▸ **Aim of the task**
Lay out the data from the line with "kingdom: Fungi" up to and including the line with "scientific name: Cladonia furcata" as a two-column CSV with columns field and value. Give one row per entry: its text in field and its answer in value, each in one quoted field with line breaks turned into spaces.

Extracted data entries:
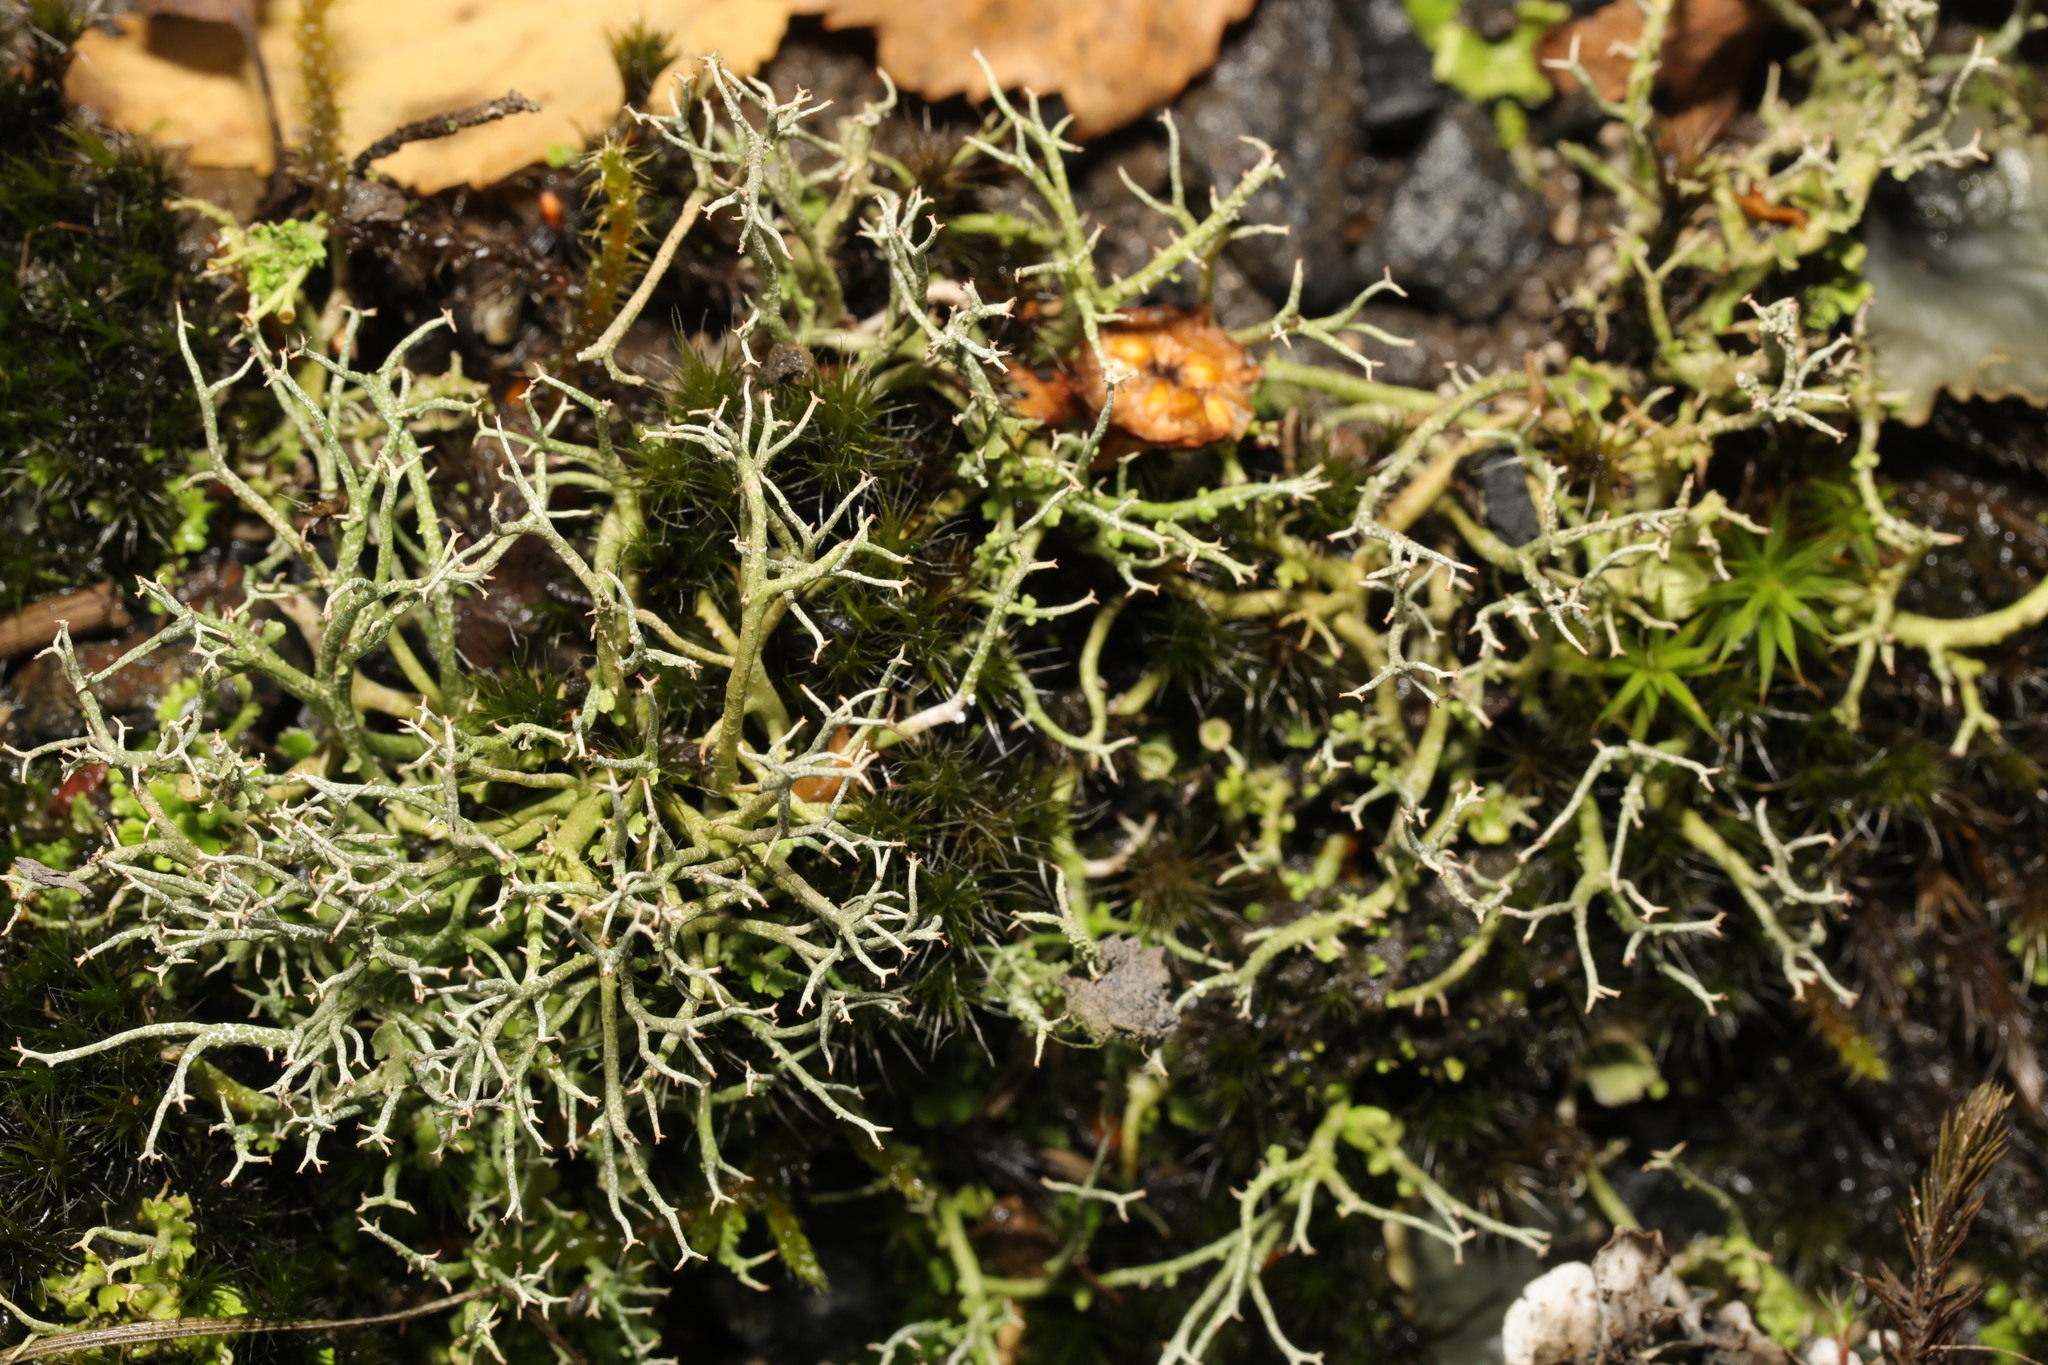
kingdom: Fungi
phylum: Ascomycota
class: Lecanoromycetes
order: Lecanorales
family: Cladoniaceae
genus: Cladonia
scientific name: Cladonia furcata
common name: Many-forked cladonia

--

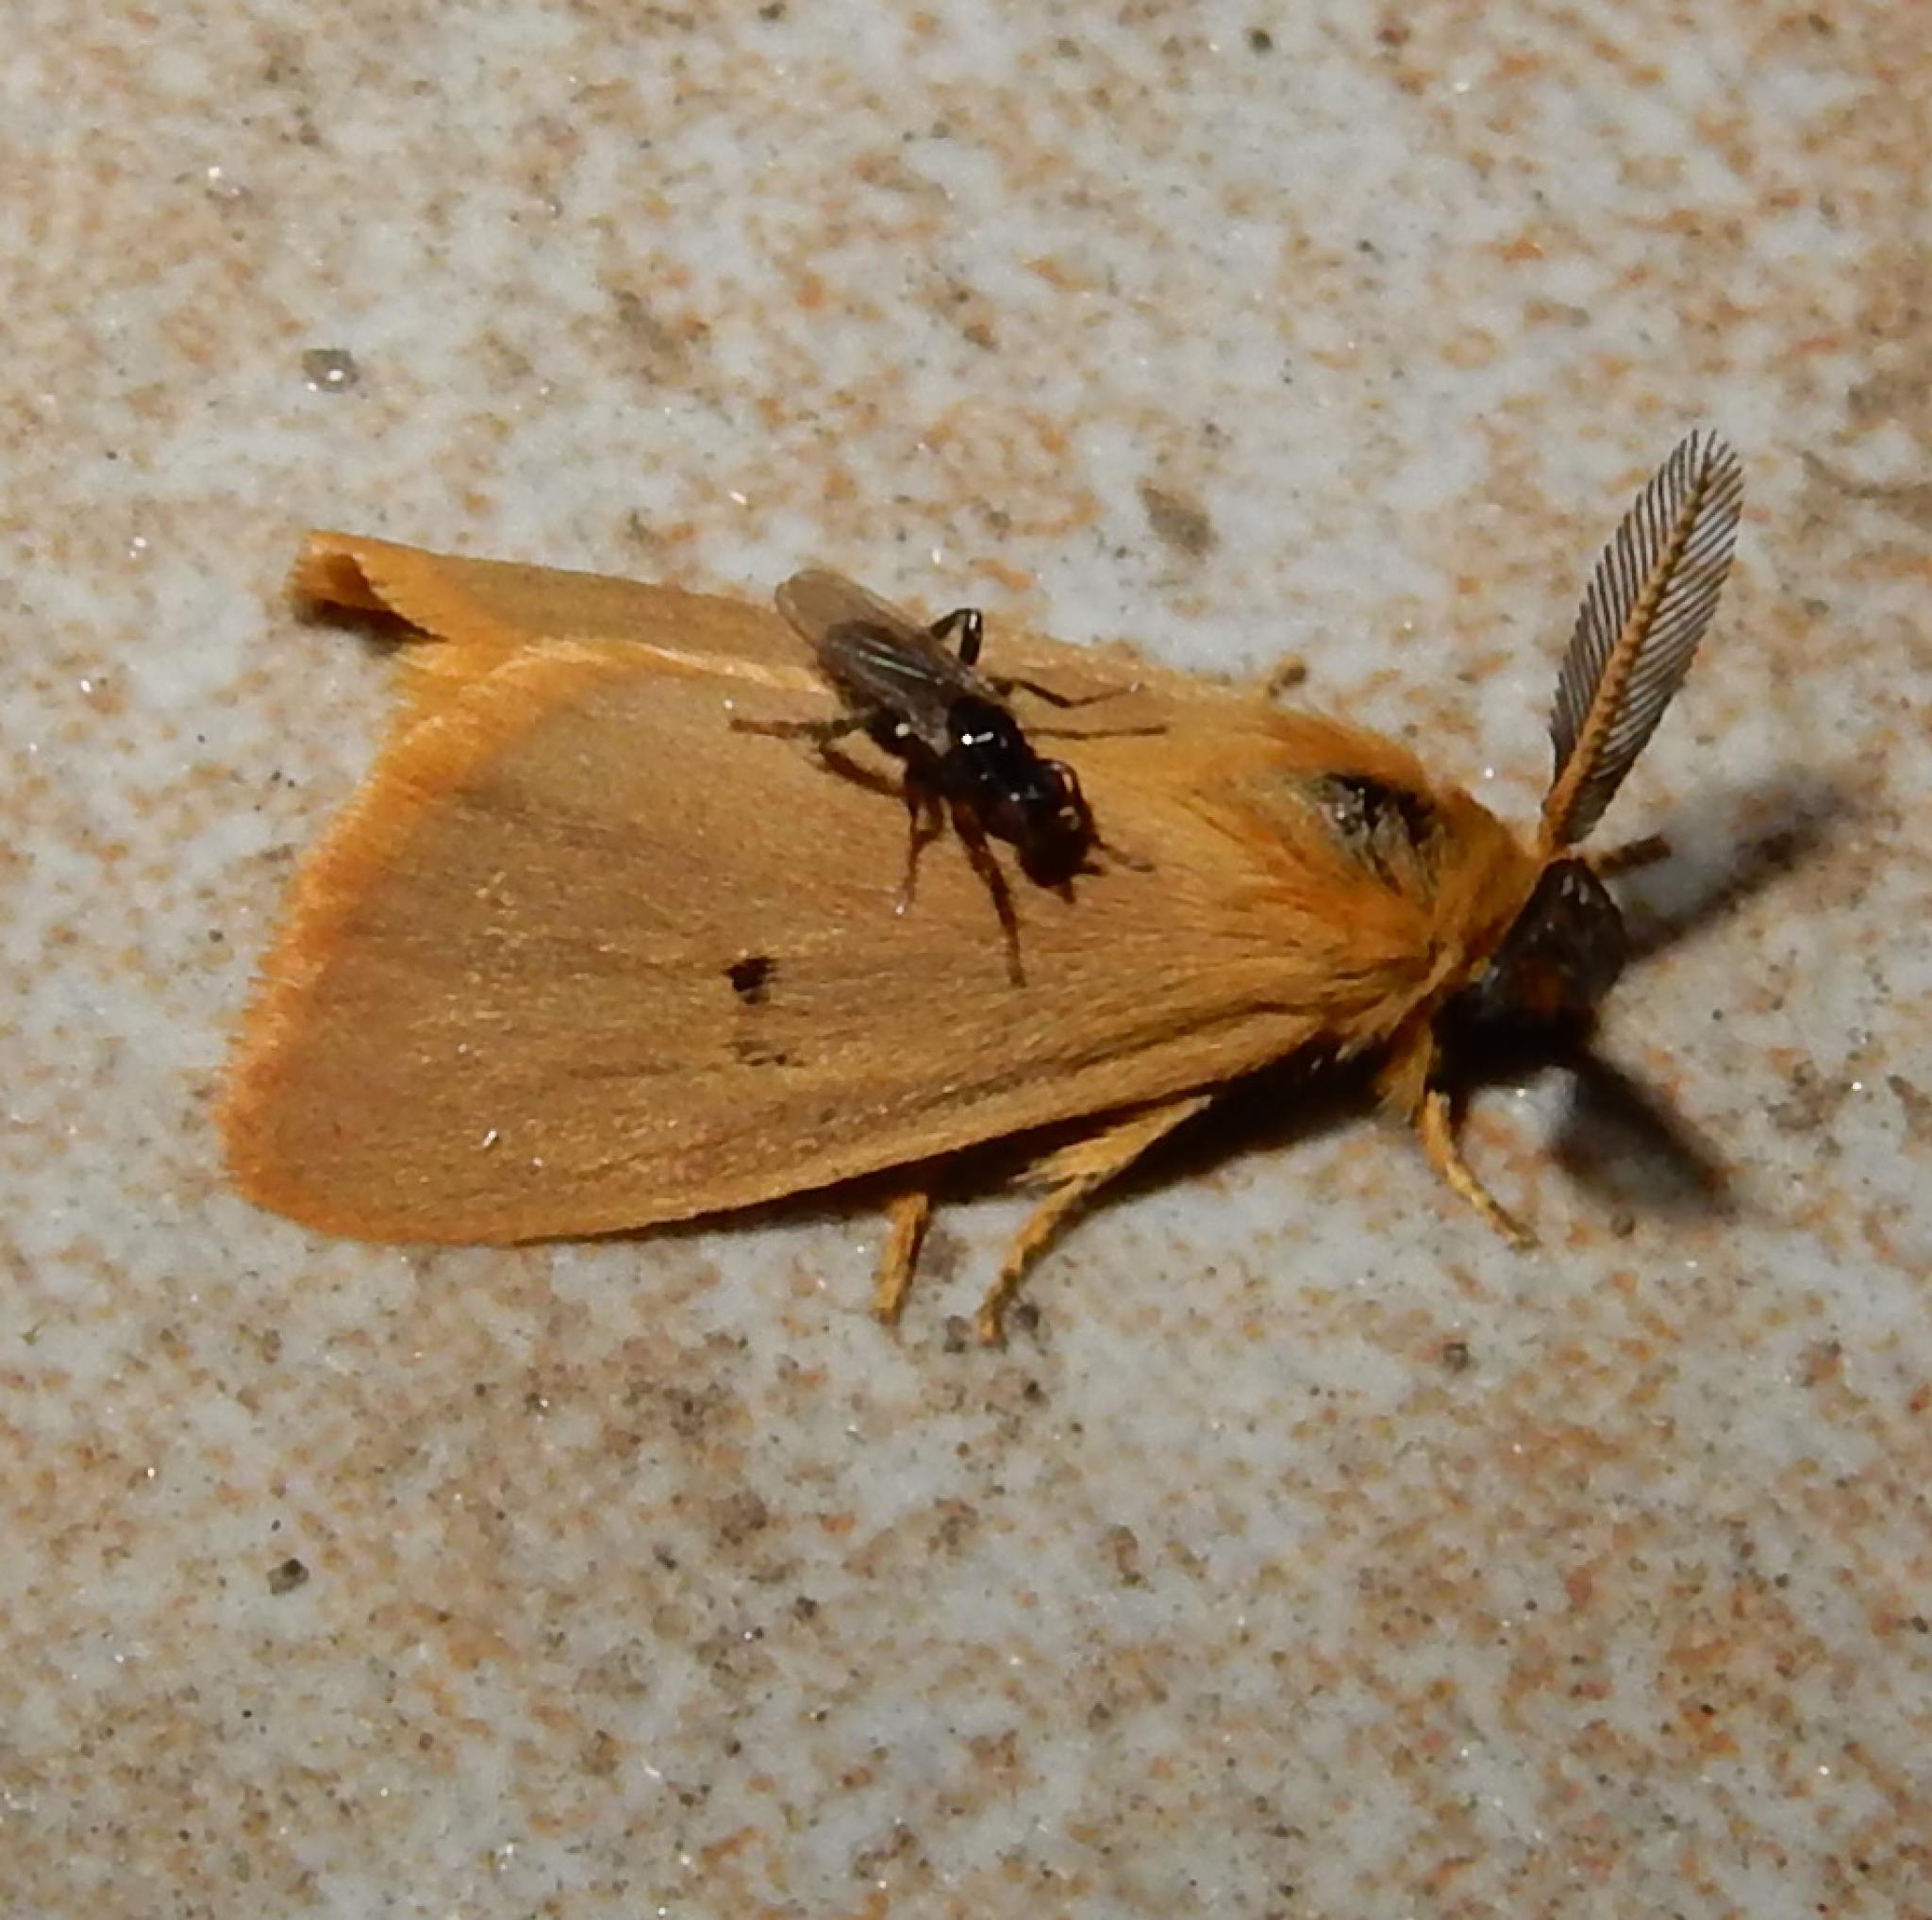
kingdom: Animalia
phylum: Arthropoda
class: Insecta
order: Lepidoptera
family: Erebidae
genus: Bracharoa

---

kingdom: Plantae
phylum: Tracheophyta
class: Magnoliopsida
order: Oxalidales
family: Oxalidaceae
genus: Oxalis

▸ **Solution to the exercise**
field,value
"kingdom:","Fungi"
"phylum:","Ascomycota"
"class:","Lecanoromycetes"
"order:","Lecanorales"
"family:","Cladoniaceae"
"genus:","Cladonia"
"scientific name:","Cladonia furcata"